**** Data for this exercise ****

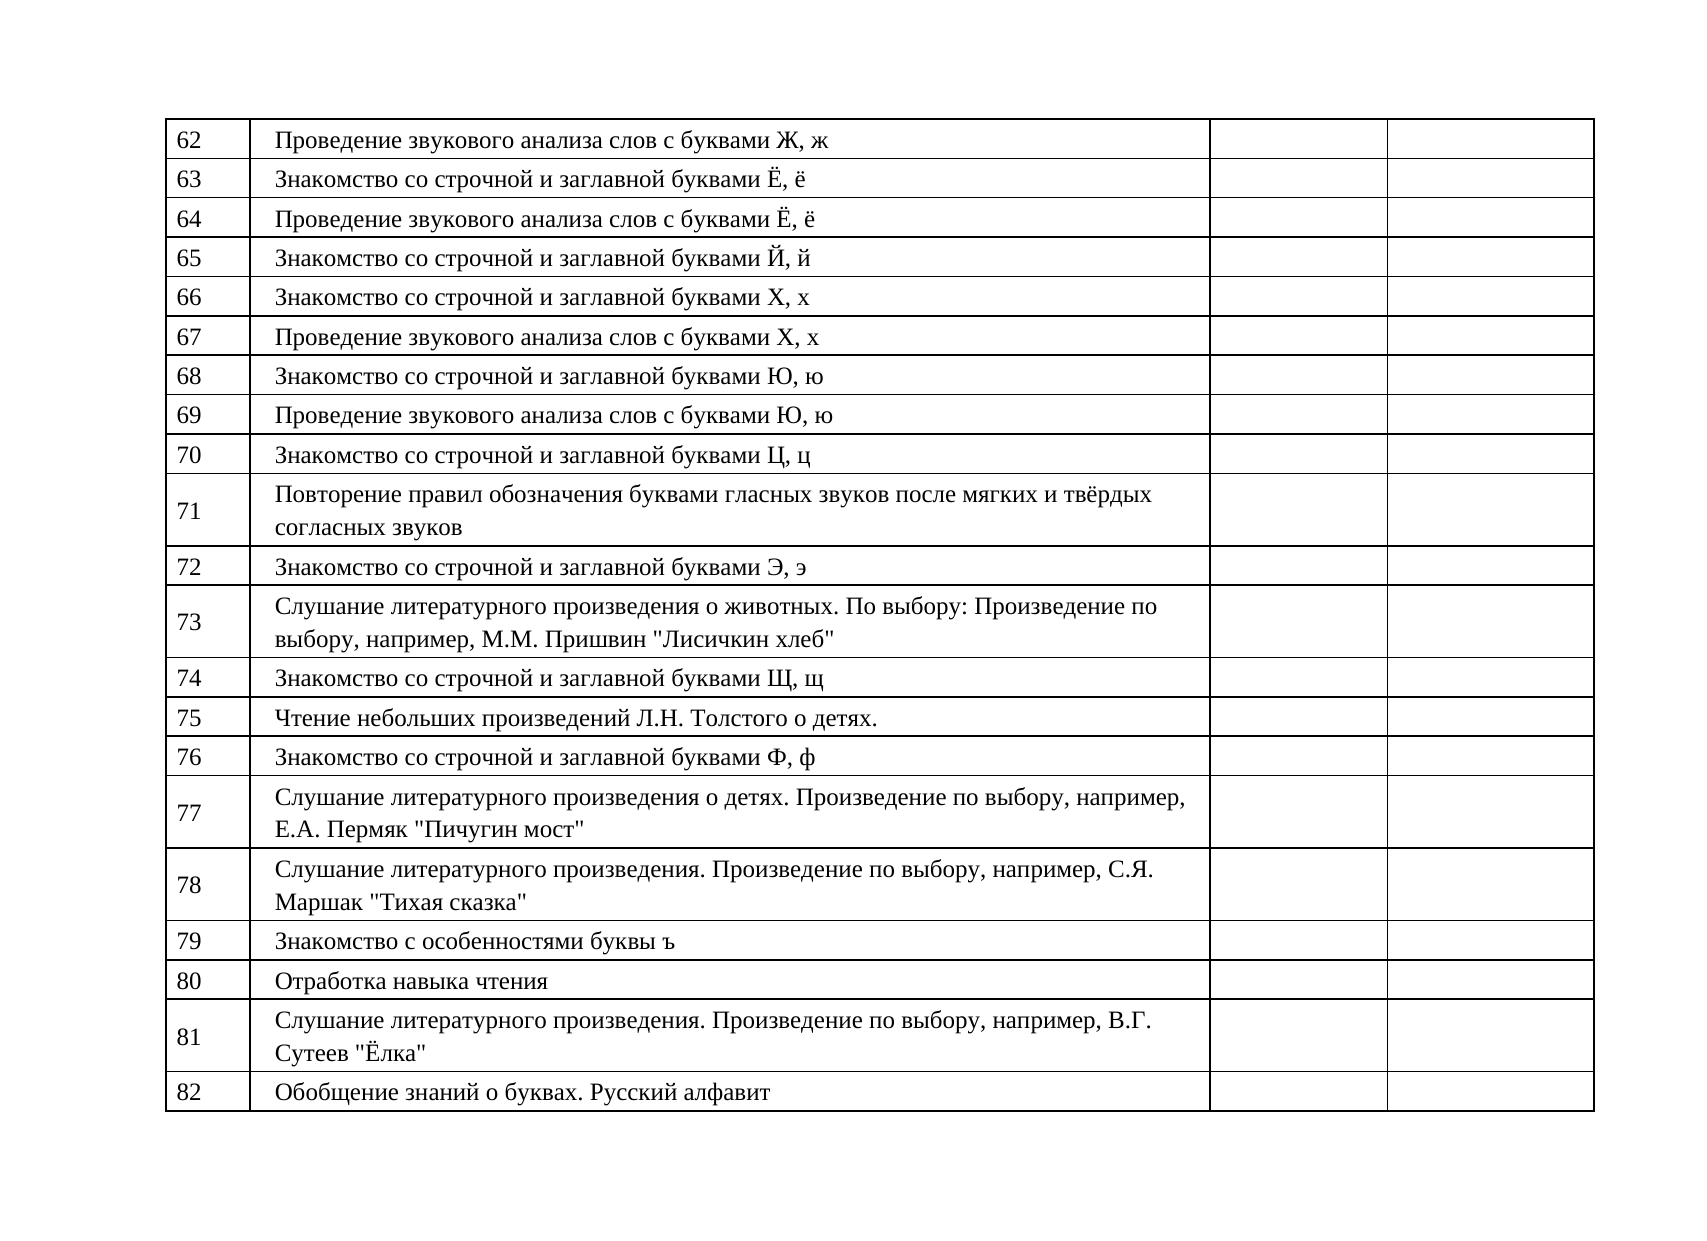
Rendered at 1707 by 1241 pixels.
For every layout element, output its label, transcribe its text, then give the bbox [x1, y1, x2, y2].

table_cell [1211, 586, 1387, 657]
table_cell [1211, 737, 1387, 775]
table_cell 79 [167, 921, 249, 959]
table_cell Знакомство со строчной и заглавной буквами Щ, щ [251, 658, 1209, 696]
table_cell [1211, 120, 1387, 157]
table_cell [1211, 435, 1387, 472]
table_cell 76 [167, 737, 249, 775]
table_cell [1211, 198, 1387, 236]
table_cell 65 [167, 238, 249, 276]
table_cell [1211, 356, 1387, 394]
table_cell Отработка навыка чтения [251, 961, 1209, 998]
table_cell Знакомство со строчной и заглавной буквами Ц, ц [251, 435, 1209, 472]
table_cell [1211, 159, 1387, 197]
table_cell Знакомство со строчной и заглавной буквами Э, э [251, 547, 1209, 584]
table_cell [1388, 474, 1593, 545]
table_cell 66 [167, 277, 249, 315]
table_cell 68 [167, 356, 249, 394]
table_cell [1388, 159, 1593, 197]
table_cell [1211, 658, 1387, 696]
table_cell Проведение звукового анализа слов с буквами Х, х [251, 317, 1209, 354]
table_cell 81 [167, 1000, 249, 1071]
table_cell [1211, 776, 1387, 847]
table_cell [1388, 395, 1593, 433]
table_cell [1388, 547, 1593, 584]
table_cell [1211, 961, 1387, 998]
table_cell Слушание литературного произведения о детях. Произведение по выбору, например, Е.А. Пермяк "Пичугин мост" [251, 776, 1209, 847]
table_cell 82 [167, 1072, 249, 1110]
table_cell Знакомство со строчной и заглавной буквами Х, х [251, 277, 1209, 315]
table_cell [1211, 1000, 1387, 1071]
table_cell 63 [167, 159, 249, 197]
table_cell 72 [167, 547, 249, 584]
table_cell 70 [167, 435, 249, 472]
table_cell Проведение звукового анализа слов с буквами Ю, ю [251, 395, 1209, 433]
table_cell [1211, 277, 1387, 315]
table_cell 71 [167, 474, 249, 545]
table_cell Знакомство со строчной и заглавной буквами Ё, ё [251, 159, 1209, 197]
table_cell [1211, 698, 1387, 735]
table_cell 69 [167, 395, 249, 433]
table_cell 73 [167, 586, 249, 657]
table_cell [1211, 921, 1387, 959]
table_cell [1388, 658, 1593, 696]
table_cell 67 [167, 317, 249, 354]
table_cell [1388, 737, 1593, 775]
table_cell Проведение звукового анализа слов с буквами Ё, ё [251, 198, 1209, 236]
table_cell [1388, 435, 1593, 472]
table_cell Слушание литературного произведения. Произведение по выбору, например, С.Я. Маршак "Тихая сказка" [251, 849, 1209, 919]
table_cell Знакомство с особенностями буквы ъ [251, 921, 1209, 959]
table_cell [1211, 849, 1387, 919]
table_cell Знакомство со строчной и заглавной буквами Ф, ф [251, 737, 1209, 775]
table_cell 75 [167, 698, 249, 735]
table_cell [1211, 395, 1387, 433]
table_cell [1211, 1072, 1387, 1110]
table_cell [1388, 277, 1593, 315]
table_cell [1388, 1072, 1593, 1110]
table_cell [1211, 474, 1387, 545]
table_cell [1388, 356, 1593, 394]
table_cell [1388, 120, 1593, 157]
table_cell [1388, 317, 1593, 354]
table_cell [1211, 547, 1387, 584]
table_cell 78 [167, 849, 249, 919]
table_cell 80 [167, 961, 249, 998]
table_cell Слушание литературного произведения о животных. По выбору: Произведение по выбору, например, М.М. Пришвин "Лисичкин хлеб" [251, 586, 1209, 657]
table_cell 62 [167, 120, 249, 157]
table_cell Чтение небольших произведений Л.Н. Толстого о детях. [251, 698, 1209, 735]
table_cell [1388, 776, 1593, 847]
table_cell [1388, 1000, 1593, 1071]
table_cell [1388, 198, 1593, 236]
table_cell [1388, 961, 1593, 998]
table_cell 74 [167, 658, 249, 696]
table_cell [1211, 238, 1387, 276]
table_cell Слушание литературного произведения. Произведение по выбору, например, В.Г. Сутеев "Ёлка" [251, 1000, 1209, 1071]
table_cell Знакомство со строчной и заглавной буквами Ю, ю [251, 356, 1209, 394]
table_cell Обобщение знаний о буквах. Русский алфавит [251, 1072, 1209, 1110]
table_cell Проведение звукового анализа слов с буквами Ж, ж [251, 120, 1209, 157]
table_cell [1211, 317, 1387, 354]
table_cell 64 [167, 198, 249, 236]
table_cell [1388, 921, 1593, 959]
table_cell [1388, 849, 1593, 919]
table_cell 77 [167, 776, 249, 847]
table_cell Повторение правил обозначения буквами гласных звуков после мягких и твёрдых согласных звуков [251, 474, 1209, 545]
table_cell [1388, 238, 1593, 276]
table_cell [1388, 698, 1593, 735]
table_cell Знакомство со строчной и заглавной буквами Й, й [251, 238, 1209, 276]
table_cell [1388, 586, 1593, 657]
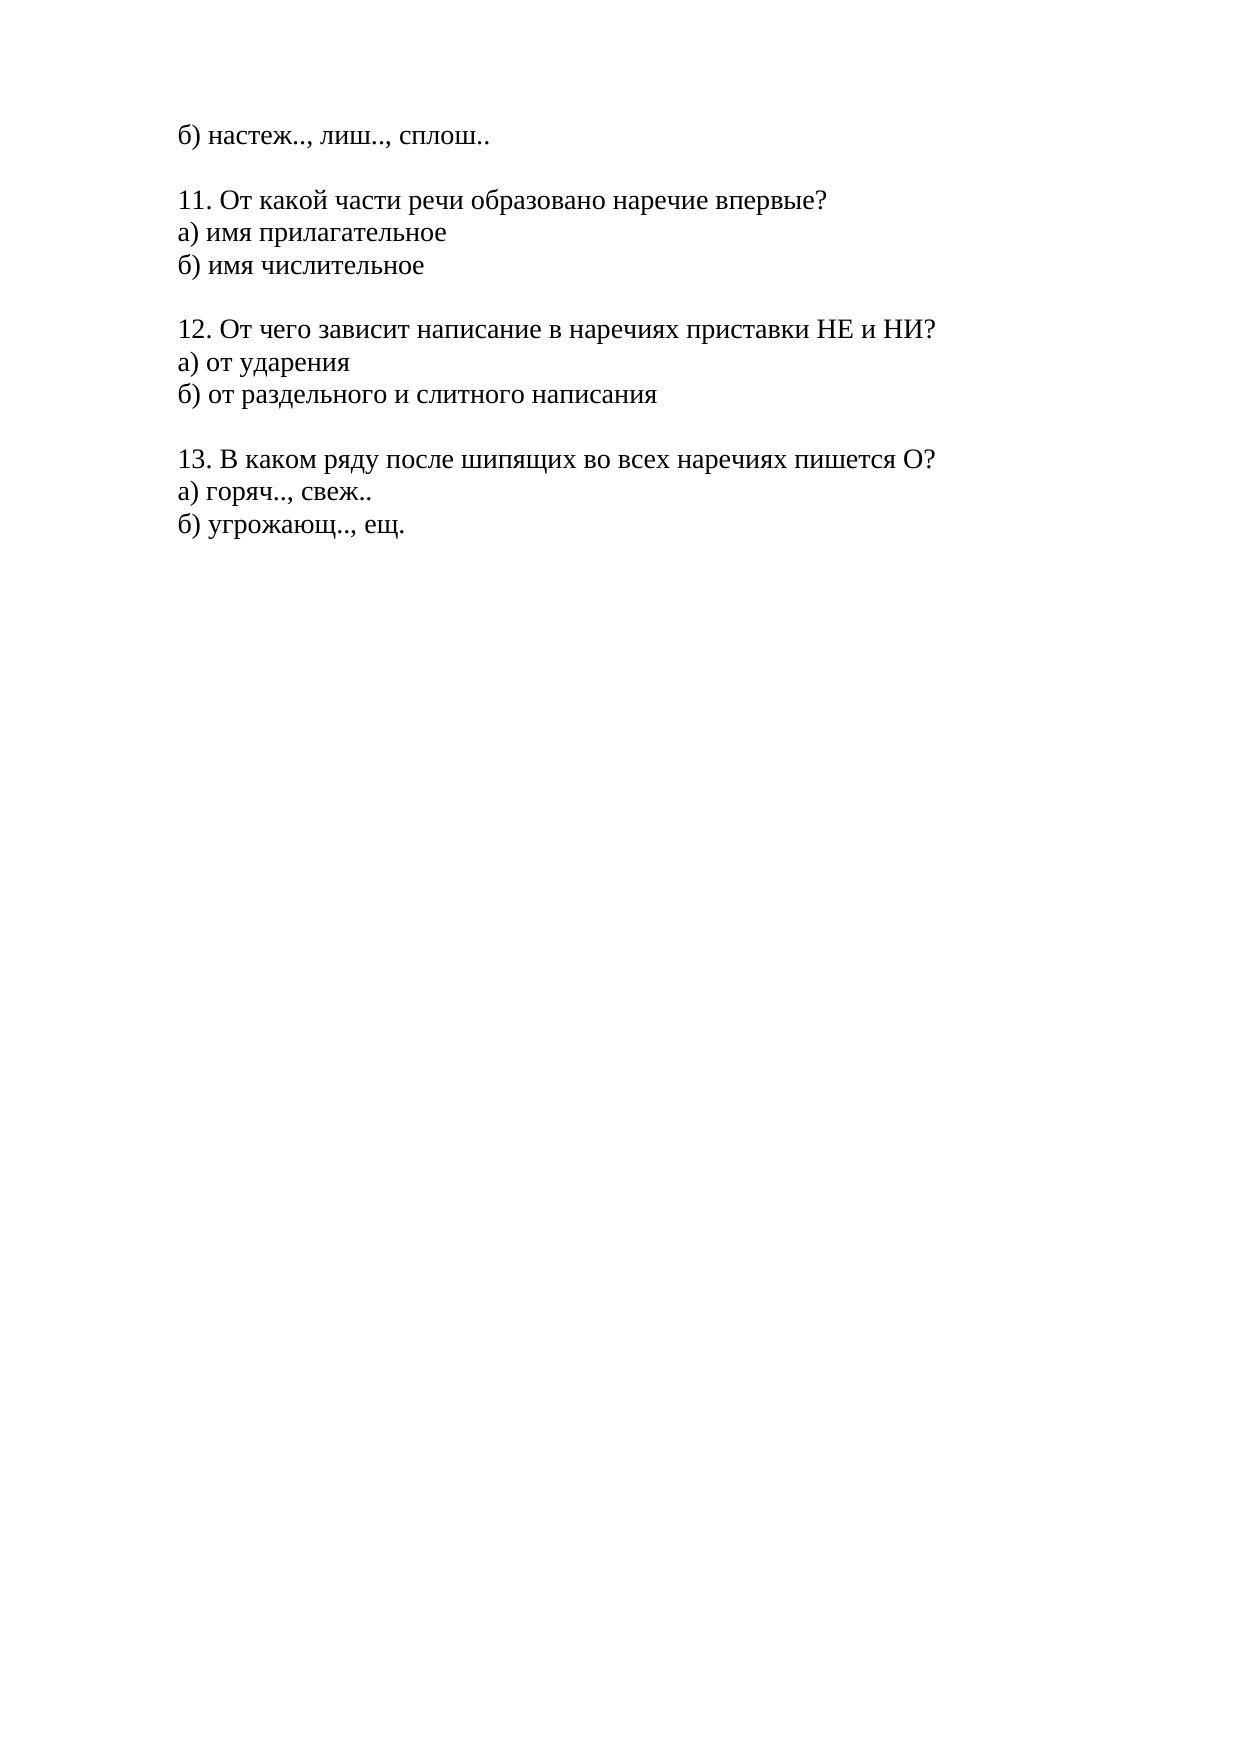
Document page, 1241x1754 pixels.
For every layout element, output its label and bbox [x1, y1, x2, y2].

****

### Brief:
Wherever the word "layout" turns up in a line of the entries above, copy that line.

### Expected answer:
For every layout element, output its label, transcribe its text, then give the bbox [x1, y1, x2, y2].
For every layout element, output its label and bbox [x1, y1, x2, y2].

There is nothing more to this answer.